**Текст для анализа**
-*-*-
Читаешь Шекспира или Омар Хаяма, у них есть идея о том, что Бог наверху, мы все его марионетки. Марионетка – кукла наиболее подобная человеку. А тут на берегу Байкала, рядом с лесом случилось, что куклы из палок и камней – сама природа, они не сделаны из природного материала, они природные существа. Получилось, что куклы ушли дальше, чем сами люди к дочеловеческой пра-пра-памяти мира. И я не могу сказать, что мы сидели с Виктором и заранее думали об этом. Нет, все случается само – по бусинке, раз, раз.
– Почему не было цели сделать спектакль?
Потому что будет абсолютная ложь, никто в жизни за три дня спектакли не создает. Это не честно по отношению к спектаклю как к некой форме, которую потом увидит зритель. На лаборатории ценнее процесс, не результат. Поэтому не спектакль, а эскиз. Интересны первые подходы к кукле, первые приносы, трогания, как касания во время первой влюбленности. Первое соприкосновение, но никак не спектакль.
– Поэтому, наверное, у меня возникла ассоциация с «пещными» действами, что-то магическое…
Вертепные действа, колядки. Да, какой-то ритуал, он основа. Я в своих спектаклях стараюсь всегда использовать энергию ритуала, она мне кажется неподдельной. Это непонятно рационально, но существует в другом понимании. Порой мне говорят: «Это не будет понятно ребенку». Я отвечаю: «Мне кажется, что вы ошибаетесь, ребенку это как раз будет понятно, это вам непонятно, потому что вы выросли, закрылись. У вас сторож стоит на страже всего, что немного непонятно, а ребенок всегда додумает, придумает».
– Почему вы решили снимать видео как один из результатов лаборатории?
Я понимаю, что любая лаборатория является кодой, аккордом, эмоционально завершенным продуктом. И я понимал, что мы все-таки работаем в пространстве турбазы: здесь забор, там дом, тут волейбольная сетка, машина, здесь какой-то человек. А хотелось в чистую природу. Тогда мы вышли на косу, на то место, где ближе Байкал, ветер, огонь, и там поснимали, чтобы у нас в памяти был эмоциональный след соединения со стихиями.
– Чувствуете ли вы изменение в ребятах за эту неделю лаборатории?
-*-*-
**Приведённые строки**
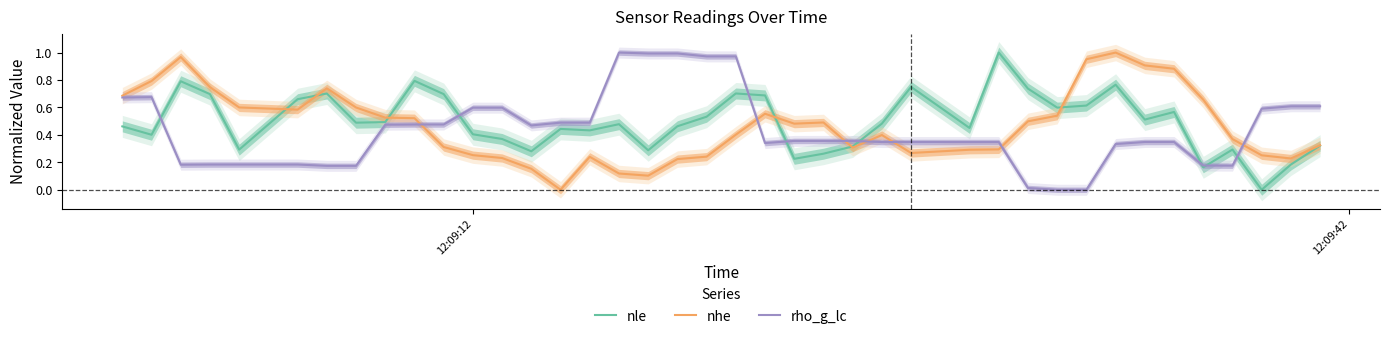

True or false: nhe and rho_g_lc cross at least once.

True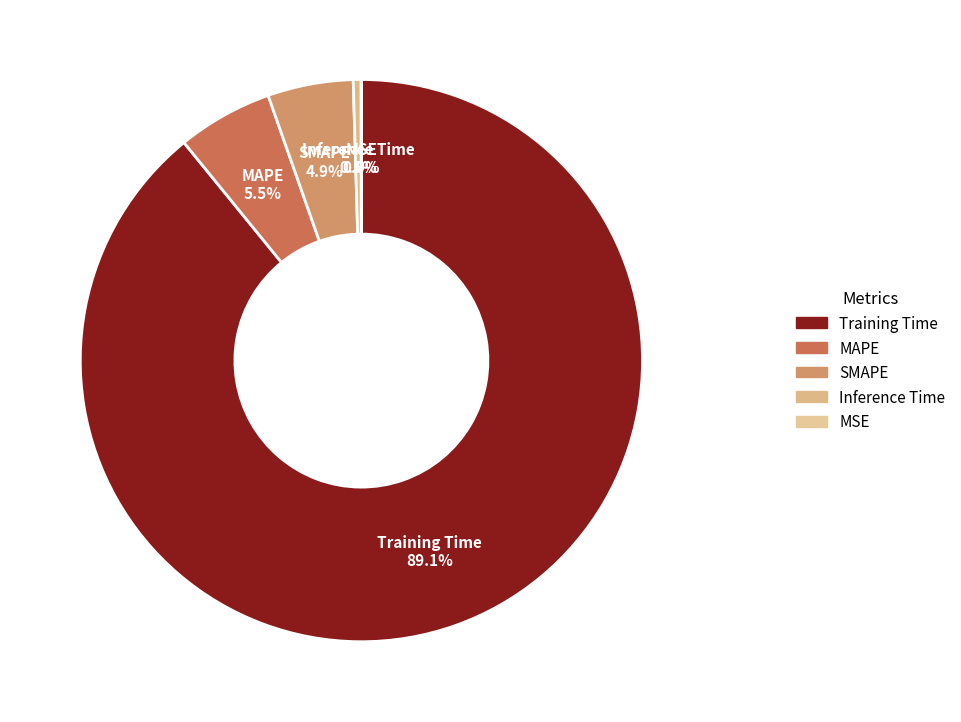

Which slice represents more than half of the pie?

Training Time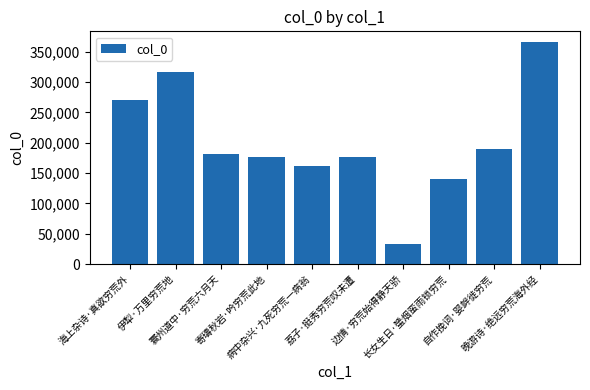

What is the label of the 4th bar from the left?

寄璹秋岩·吟穷荒此地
-*-*-
**Задание 1**
Ответьте по тексту на вопросы:
(a) За какой срок, по словам говорящего, никто в жизни не создает спектакли?
(b) Какую энергию говорящий всегда старается использовать в своих спектаклях?
(c) Куда вышли участники, чтобы снимать видео?
**Задание 2**
Отредактируйте отрывок текста начиная со слов «Я понимаю, что» и заканчивая словами «эту неделю лаборатории?», заменив «турбазы» на «базы отдыха».
Опирайтесь только на текст.

**Ответ 1**
(a) За три дня.
(b) Энергию ритуала.
(c) На косу, на то место, где ближе Байкал, ветер, огонь.

**Ответ 2**
Я понимаю, что любая лаборатория является кодой, аккордом, эмоционально завершенным продуктом. И я понимал, что мы все-таки работаем в пространстве базы отдыха: здесь забор, там дом, тут волейбольная сетка, машина, здесь какой-то человек. А хотелось в чистую природу. Тогда мы вышли на косу, на то место, где ближе Байкал, ветер, огонь, и там поснимали, чтобы у нас в памяти был эмоциональный след соединения со стихиями.
– Чувствуете ли вы изменение в ребятах за эту неделю лаборатории?